Texte fourni:
========

LES FEMMES DANS L’HISTOIRE
LEUR PUISSANCE
UN MOUVEMENT DE FEMMES PEU CONNU
LES BÉGUINES
Béguinage Saint-Vaast, Cambrai
¤ QUI ÉTATIENT LES BÉGUINES ?
Le béguinage, c'est d'abord l'invention, dans la Flandre du XIIe siècle, d'un nouveau mode de vie : pour la première fois, des religieuses mettent en place des communautés laïques de femmes en dehors des murs des monastères ou des couvents. Ces femmes, souvent veuves ou célibataires, adhèrent à certaines règles monastiques sans pour autant former de vœux perpétuels : elles restent donc indépendantes de l'Église. Elles étaient, bien souvent, cultivées et enseignaient dans des écoles attenantes au béguinage ou prodiguaient des soins dans les hôpitaux.

========

Informations extraites:
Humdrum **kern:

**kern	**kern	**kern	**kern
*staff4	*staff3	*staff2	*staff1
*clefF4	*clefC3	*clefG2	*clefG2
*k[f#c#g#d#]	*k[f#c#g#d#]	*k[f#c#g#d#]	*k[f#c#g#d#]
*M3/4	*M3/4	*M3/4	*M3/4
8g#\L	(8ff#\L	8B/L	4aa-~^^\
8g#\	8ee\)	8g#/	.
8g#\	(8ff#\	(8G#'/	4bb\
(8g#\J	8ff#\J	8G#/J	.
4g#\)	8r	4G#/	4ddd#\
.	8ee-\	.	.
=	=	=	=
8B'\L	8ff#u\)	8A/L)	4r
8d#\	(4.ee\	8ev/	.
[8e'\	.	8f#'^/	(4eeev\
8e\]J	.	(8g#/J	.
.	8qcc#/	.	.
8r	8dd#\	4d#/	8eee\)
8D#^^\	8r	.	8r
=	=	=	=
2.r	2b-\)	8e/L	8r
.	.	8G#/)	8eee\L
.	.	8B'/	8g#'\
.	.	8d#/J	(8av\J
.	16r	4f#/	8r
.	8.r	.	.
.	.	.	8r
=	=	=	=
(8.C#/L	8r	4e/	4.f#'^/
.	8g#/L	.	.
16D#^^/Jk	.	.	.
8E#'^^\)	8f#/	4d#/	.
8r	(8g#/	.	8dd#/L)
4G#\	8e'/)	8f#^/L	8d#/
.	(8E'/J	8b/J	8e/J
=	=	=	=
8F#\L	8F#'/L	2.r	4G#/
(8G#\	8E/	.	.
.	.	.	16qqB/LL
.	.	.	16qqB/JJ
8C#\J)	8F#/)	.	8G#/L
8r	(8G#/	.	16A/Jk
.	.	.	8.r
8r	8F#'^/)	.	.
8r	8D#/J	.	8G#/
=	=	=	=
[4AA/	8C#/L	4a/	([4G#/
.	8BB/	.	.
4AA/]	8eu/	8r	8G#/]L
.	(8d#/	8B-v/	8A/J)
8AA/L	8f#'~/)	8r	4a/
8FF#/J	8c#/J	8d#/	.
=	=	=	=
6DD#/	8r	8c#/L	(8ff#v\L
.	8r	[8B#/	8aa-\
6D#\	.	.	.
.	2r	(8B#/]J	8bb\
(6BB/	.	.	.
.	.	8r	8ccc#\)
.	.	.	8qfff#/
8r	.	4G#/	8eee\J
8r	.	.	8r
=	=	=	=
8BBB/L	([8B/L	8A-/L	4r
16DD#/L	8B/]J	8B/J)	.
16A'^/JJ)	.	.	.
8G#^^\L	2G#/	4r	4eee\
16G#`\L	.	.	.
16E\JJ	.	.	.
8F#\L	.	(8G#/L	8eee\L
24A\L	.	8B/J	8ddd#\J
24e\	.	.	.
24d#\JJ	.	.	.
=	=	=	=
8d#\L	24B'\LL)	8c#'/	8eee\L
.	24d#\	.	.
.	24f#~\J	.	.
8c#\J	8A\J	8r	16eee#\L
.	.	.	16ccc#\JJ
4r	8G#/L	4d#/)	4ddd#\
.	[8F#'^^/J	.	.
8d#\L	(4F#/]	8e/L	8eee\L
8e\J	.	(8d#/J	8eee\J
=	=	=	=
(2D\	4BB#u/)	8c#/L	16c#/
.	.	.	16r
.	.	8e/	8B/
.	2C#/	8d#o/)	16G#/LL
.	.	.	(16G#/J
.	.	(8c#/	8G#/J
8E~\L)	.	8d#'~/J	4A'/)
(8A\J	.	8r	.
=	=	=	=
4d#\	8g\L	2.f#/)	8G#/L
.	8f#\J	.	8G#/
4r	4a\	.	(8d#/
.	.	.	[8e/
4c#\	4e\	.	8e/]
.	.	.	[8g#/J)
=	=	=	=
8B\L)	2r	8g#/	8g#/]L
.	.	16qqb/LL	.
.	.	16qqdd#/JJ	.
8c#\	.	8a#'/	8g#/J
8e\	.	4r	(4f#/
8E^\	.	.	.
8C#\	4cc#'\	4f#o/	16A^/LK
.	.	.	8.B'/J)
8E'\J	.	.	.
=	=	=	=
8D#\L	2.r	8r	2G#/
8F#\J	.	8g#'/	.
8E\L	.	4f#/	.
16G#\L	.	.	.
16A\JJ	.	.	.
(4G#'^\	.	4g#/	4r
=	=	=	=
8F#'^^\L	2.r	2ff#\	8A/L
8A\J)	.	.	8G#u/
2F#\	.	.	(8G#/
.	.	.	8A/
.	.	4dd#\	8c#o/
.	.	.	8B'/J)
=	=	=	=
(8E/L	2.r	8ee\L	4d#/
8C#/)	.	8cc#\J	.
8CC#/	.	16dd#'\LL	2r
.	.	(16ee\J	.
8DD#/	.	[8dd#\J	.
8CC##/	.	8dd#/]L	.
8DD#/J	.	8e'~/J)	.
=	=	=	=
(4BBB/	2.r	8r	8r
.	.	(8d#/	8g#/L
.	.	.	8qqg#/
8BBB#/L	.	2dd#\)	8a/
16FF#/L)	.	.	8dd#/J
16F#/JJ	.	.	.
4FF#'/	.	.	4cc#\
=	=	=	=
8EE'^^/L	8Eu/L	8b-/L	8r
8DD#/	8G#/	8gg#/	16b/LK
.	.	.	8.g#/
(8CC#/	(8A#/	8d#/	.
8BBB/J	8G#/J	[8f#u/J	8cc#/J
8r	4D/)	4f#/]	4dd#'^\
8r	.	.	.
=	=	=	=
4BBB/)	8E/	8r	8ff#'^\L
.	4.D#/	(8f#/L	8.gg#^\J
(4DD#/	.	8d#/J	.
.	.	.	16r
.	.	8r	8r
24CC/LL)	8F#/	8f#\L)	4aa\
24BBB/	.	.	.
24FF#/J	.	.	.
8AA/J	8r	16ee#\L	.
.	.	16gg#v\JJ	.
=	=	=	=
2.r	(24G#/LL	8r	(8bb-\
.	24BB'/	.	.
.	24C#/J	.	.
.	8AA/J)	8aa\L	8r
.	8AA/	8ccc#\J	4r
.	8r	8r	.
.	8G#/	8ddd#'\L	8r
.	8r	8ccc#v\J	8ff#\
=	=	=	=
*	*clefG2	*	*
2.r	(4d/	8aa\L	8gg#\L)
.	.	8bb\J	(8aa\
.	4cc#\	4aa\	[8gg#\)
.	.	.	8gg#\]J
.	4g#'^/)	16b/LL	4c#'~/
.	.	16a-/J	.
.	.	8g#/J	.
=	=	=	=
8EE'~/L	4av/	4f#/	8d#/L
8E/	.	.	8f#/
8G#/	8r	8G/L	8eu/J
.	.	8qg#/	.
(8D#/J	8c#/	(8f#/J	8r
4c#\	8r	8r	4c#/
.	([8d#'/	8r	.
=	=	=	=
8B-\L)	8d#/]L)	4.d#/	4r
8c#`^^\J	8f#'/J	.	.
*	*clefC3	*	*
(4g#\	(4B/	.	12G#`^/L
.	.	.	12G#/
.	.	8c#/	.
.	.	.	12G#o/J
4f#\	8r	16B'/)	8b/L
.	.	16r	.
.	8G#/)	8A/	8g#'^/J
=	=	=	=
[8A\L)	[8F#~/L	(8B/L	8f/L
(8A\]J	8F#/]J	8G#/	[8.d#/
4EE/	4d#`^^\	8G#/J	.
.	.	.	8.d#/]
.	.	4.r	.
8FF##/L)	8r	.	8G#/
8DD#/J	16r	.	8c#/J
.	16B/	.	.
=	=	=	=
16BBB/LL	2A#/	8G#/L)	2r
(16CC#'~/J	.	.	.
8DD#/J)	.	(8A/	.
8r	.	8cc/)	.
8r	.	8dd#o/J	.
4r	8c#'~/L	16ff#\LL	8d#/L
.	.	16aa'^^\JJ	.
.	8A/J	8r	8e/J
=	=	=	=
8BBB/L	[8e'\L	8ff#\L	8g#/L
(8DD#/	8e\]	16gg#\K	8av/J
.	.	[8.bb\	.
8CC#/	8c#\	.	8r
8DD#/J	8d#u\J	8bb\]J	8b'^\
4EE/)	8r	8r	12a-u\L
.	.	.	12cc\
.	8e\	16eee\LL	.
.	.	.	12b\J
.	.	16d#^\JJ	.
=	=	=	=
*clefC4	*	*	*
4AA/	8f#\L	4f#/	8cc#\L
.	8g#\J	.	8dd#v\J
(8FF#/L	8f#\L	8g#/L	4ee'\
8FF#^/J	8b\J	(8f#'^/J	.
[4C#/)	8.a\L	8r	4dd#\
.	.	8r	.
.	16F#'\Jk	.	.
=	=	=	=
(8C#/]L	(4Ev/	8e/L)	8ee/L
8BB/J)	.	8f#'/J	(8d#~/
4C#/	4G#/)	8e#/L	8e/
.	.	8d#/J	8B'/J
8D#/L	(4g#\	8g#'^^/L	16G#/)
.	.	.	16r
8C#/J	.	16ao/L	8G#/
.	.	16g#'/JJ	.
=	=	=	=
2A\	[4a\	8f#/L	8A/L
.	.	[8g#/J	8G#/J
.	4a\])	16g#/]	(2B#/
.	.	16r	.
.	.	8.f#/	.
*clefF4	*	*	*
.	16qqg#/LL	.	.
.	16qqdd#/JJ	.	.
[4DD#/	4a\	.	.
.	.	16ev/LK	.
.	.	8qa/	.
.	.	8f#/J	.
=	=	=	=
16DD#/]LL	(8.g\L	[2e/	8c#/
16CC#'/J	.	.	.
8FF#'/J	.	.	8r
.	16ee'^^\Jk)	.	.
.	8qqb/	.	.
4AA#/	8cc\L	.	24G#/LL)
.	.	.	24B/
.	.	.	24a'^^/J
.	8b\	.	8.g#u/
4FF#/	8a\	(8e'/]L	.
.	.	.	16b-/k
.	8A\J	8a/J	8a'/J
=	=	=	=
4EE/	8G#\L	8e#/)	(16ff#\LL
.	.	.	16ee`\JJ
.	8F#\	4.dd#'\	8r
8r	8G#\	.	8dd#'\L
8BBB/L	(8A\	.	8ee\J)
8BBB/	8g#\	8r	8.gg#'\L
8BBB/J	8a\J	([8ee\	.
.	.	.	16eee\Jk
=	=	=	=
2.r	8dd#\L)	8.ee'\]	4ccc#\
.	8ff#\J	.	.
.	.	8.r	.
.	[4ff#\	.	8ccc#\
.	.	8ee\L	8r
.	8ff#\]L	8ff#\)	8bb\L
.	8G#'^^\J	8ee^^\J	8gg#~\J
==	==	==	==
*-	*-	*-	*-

========

Consigne 1:
Selon le texte sur les béguines, dans quelle région et à quel siècle le béguinage a-t-il été inventé ?
Consigne 2:
Reprenez le texte sur les béguines après sa dernière phrase et rédigez-en la suite.

Réponse attendue 1:
Dans la Flandre du XIIe siècle.

Réponse attendue 2:
Elles vivent, en général, dans des maisons individuelles regroupées autour d'une église, un peu en marge des villes, comme à Louvain ou à Malines (Belgique). L’élaboration de ce nouveau mode d'existence est en partie liée à la conjoncture historique : les croisades, qui ont lieu jusqu'en 1291, ont conduit à une surpopulation féminine en Europe. Beaucoup de femmes, qui ne peuvent fonder un foyer, se tournent vers la religion. Mais les couvents sont pleins. Seule solution : amener la religion dans le monde laïc, à la manière des ordres mendiants (franciscains, dominicains, etc.) qui se développent à la même époque.
Les béguinages sont régis par des principes d'autogestion, de solidarité et d'entraide. « C'est une sorte de démocratie avant l’heure. Il n’y a pas de mère supérieure, juste une "Grande Dame" élue pour quelques années. De même, chaque béguinage édicte ses propres règles, toujours modifiables. » (Silvana Panciera, sociologue et auteure de Les Béguines, Fidélité, 2oo9).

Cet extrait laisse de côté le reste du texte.